Class DetectNewPartitionsAction

    • Method Summary

      All Methods Instance Methods Concrete Methods 
      Modifier and Type Method Description
      org.apache.beam.sdk.transforms.DoFn.ProcessContinuation run​(org.apache.beam.sdk.transforms.splittabledofn.RestrictionTracker<TimestampRange,​com.google.cloud.Timestamp> tracker, org.apache.beam.sdk.transforms.DoFn.OutputReceiver<PartitionMetadata> receiver, org.apache.beam.sdk.transforms.splittabledofn.ManualWatermarkEstimator<org.joda.time.Instant> watermarkEstimator)
      Executes the main logic to schedule new partitions.
      • Methods inherited from class java.lang.Object

        clone, equals, finalize, getClass, hashCode, notify, notifyAll, toString, wait, wait, wait
    • Method Detail

      • run

        public org.apache.beam.sdk.transforms.DoFn.ProcessContinuation run​(org.apache.beam.sdk.transforms.splittabledofn.RestrictionTracker<TimestampRange,​com.google.cloud.Timestamp> tracker,
                                                                           org.apache.beam.sdk.transforms.DoFn.OutputReceiver<PartitionMetadata> receiver,
                                                                           org.apache.beam.sdk.transforms.splittabledofn.ManualWatermarkEstimator<org.joda.time.Instant> watermarkEstimator)
        Executes the main logic to schedule new partitions.

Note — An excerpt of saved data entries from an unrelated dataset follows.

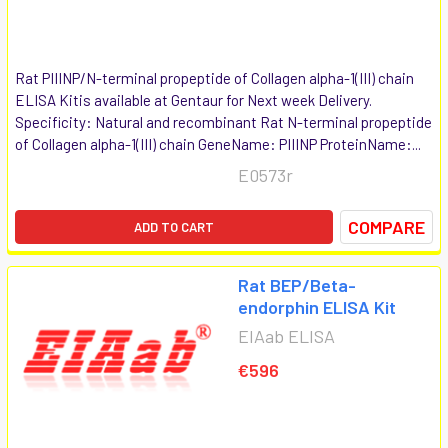
Rat PIIINP/N-terminal propeptide of Collagen alpha-1(III) chain
ELISA Kitis available at Gentaur for Next week Delivery.
Specificity: Natural and recombinant Rat N-terminal propeptide
of Collagen alpha-1(III) chain GeneName: PIIINP ProteinName:...
E0573r
COMPARE
ADD TO CART
Rat BEP/Beta-
endorphin ELISA Kit
EIAab ELISA
€596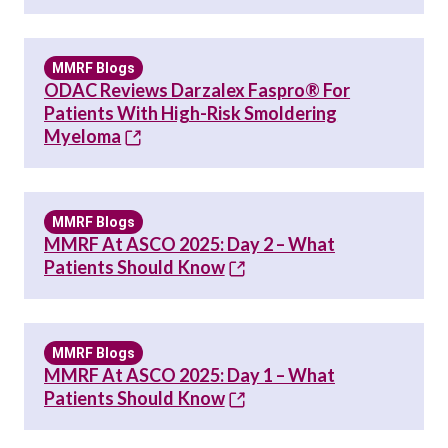
MMRF Blogs
ODAC Reviews Darzalex Faspro® For
Patients With High-Risk Smoldering
Myeloma
MMRF Blogs
MMRF At ASCO 2025: Day 2 – What
Patients Should Know
MMRF Blogs
MMRF At ASCO 2025: Day 1 – What
Patients Should Know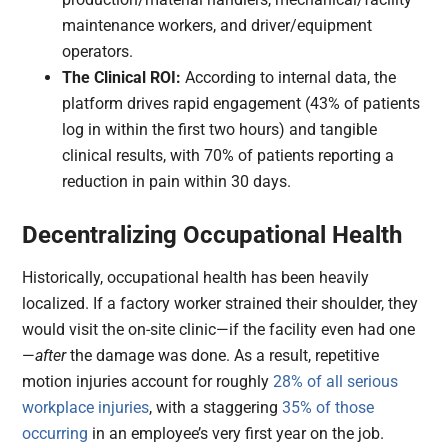
maintenance workers, and driver/equipment
operators.
The Clinical ROI:
According to internal data, the
platform drives rapid engagement (43% of patients
log in within the first two hours) and tangible
clinical results, with 70% of patients reporting a
reduction in pain within 30 days.
Decentralizing Occupational Health
Historically, occupational health has been heavily
localized. If a factory worker strained their shoulder, they
would visit the on-site clinic—if the facility even had one
—
after
the damage was done. As a result, repetitive
motion injuries account for roughly
28% of all serious
workplace injuries
, with a staggering
35% of those
occurring
in an employee’s very first year on the job.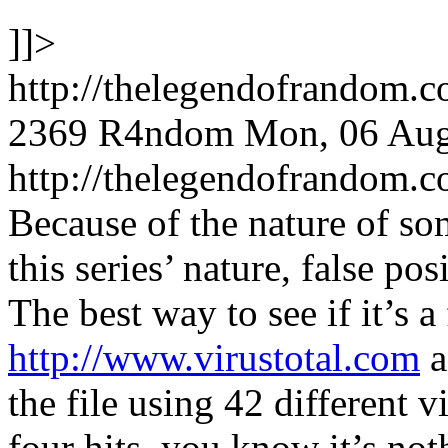
]]>
http://thelegendofrandom.
2369
R4ndom
Mon, 06 Aug
http://thelegendofrandom
Because of the nature of so
this series’ nature, false po
The best way to see if it’s a 
http://www.virustotal.com
a
the file using 42 different v
four hits, you know it’s no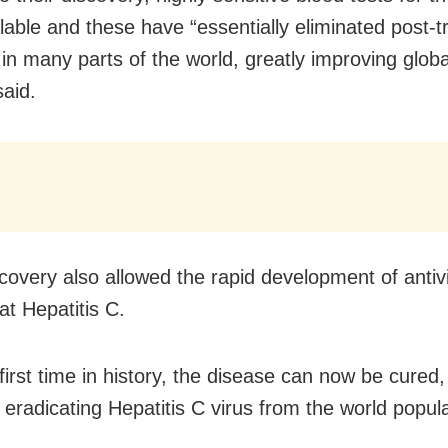
lable and these have “essentially eliminated post-t
 in many parts of the world, greatly improving globa
said.
scovery also allowed the rapid development of antiv
at Hepatitis C.
first time in history, the disease can now be cured,
eradicating Hepatitis C virus from the world populat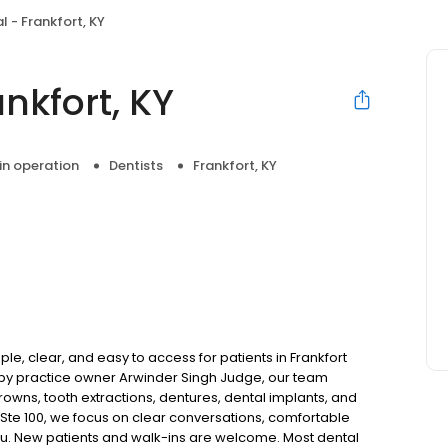
 - Frankfort, KY
nkfort, KY
 in operation
Dentists
Frankfort, KY
le, clear, and easy to access for patients in Frankfort
by practice owner Arwinder Singh Judge, our team
rowns, tooth extractions, dentures, dental implants, and
 Ste 100, we focus on clear conversations, comfortable
you. New patients and walk-ins are welcome. Most dental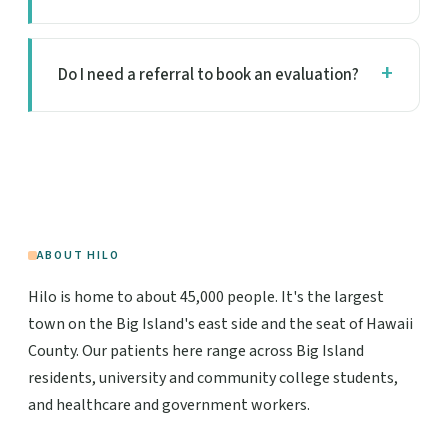
Do I need a referral to book an evaluation?
ABOUT HILO
Hilo is home to about 45,000 people. It's the largest
town on the Big Island's east side and the seat of Hawaii
County. Our patients here range across Big Island
residents, university and community college students,
and healthcare and government workers.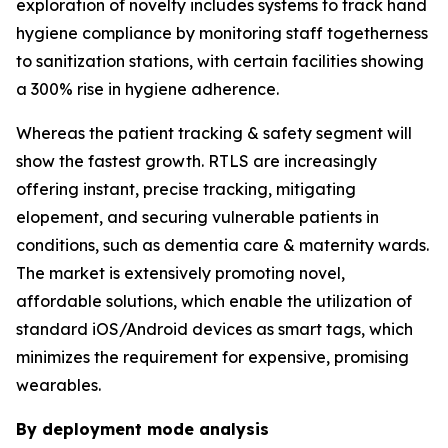
exploration of novelty includes systems to track hand
hygiene compliance by monitoring staff togetherness
to sanitization stations, with certain facilities showing
a 300% rise in hygiene adherence.
Whereas the patient tracking & safety segment will
show the fastest growth. RTLS are increasingly
offering instant, precise tracking, mitigating
elopement, and securing vulnerable patients in
conditions, such as dementia care & maternity wards.
The market is extensively promoting novel,
affordable solutions, which enable the utilization of
standard iOS/Android devices as smart tags, which
minimizes the requirement for expensive, promising
wearables.
By deployment mode analysis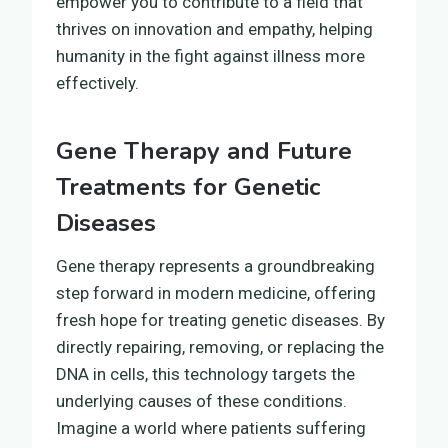
empower you to contribute to a field that
thrives on innovation and empathy, helping
humanity in the fight against illness more
effectively.
Gene Therapy and Future
Treatments for Genetic
Diseases
Gene therapy represents a groundbreaking
step forward in modern medicine, offering
fresh hope for treating genetic diseases. By
directly repairing, removing, or replacing the
DNA in cells, this technology targets the
underlying causes of these conditions.
Imagine a world where patients suffering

It follows this procedure periodically:
        1. Fetches the min watermark from all the unfinished partitions in the metadata tables.
        2. If there are no unfinished partitions, this function will stop and not be re-scheduled.
        3. Updates the component's watermark to the min fetched.
        4. Fetches the read timestamp from the restriction.
        5. Fetches all the partitions with a createdAt timestamp > read timestamp.
        6. Groups the partitions by createdAt timestamp.
        7. Process the groups in ascending order of createdAt timestamp (oldest first)
        8. For each group, updates the state to PartitionMetadata.State.SCHEDULED.
        9. Tries to claim the createdAt timestamp of the group within the restriction.
        10. If it is possible to claim the timestamp, outputs each partition to the next stage. It then proceeds to process the next batch. When there are no more batches to process, schedules the function to resume after the configured resume duration.
        11. If it is not possible to claim the timestamp, stops.
        Parameters:
        tracker - an instance of DetectNewPartitionsRangeTracker
        receiver - a PartitionMetadata DoFn.OutputReceiver
        watermarkEstimator - a ManualWatermarkEstimator of Instant
        Returns:
        a DoFn.ProcessContinuation.stop() if there are no more partitions to process or DoFn.ProcessContinuation.resume() to re-schedule the function after the configured interval.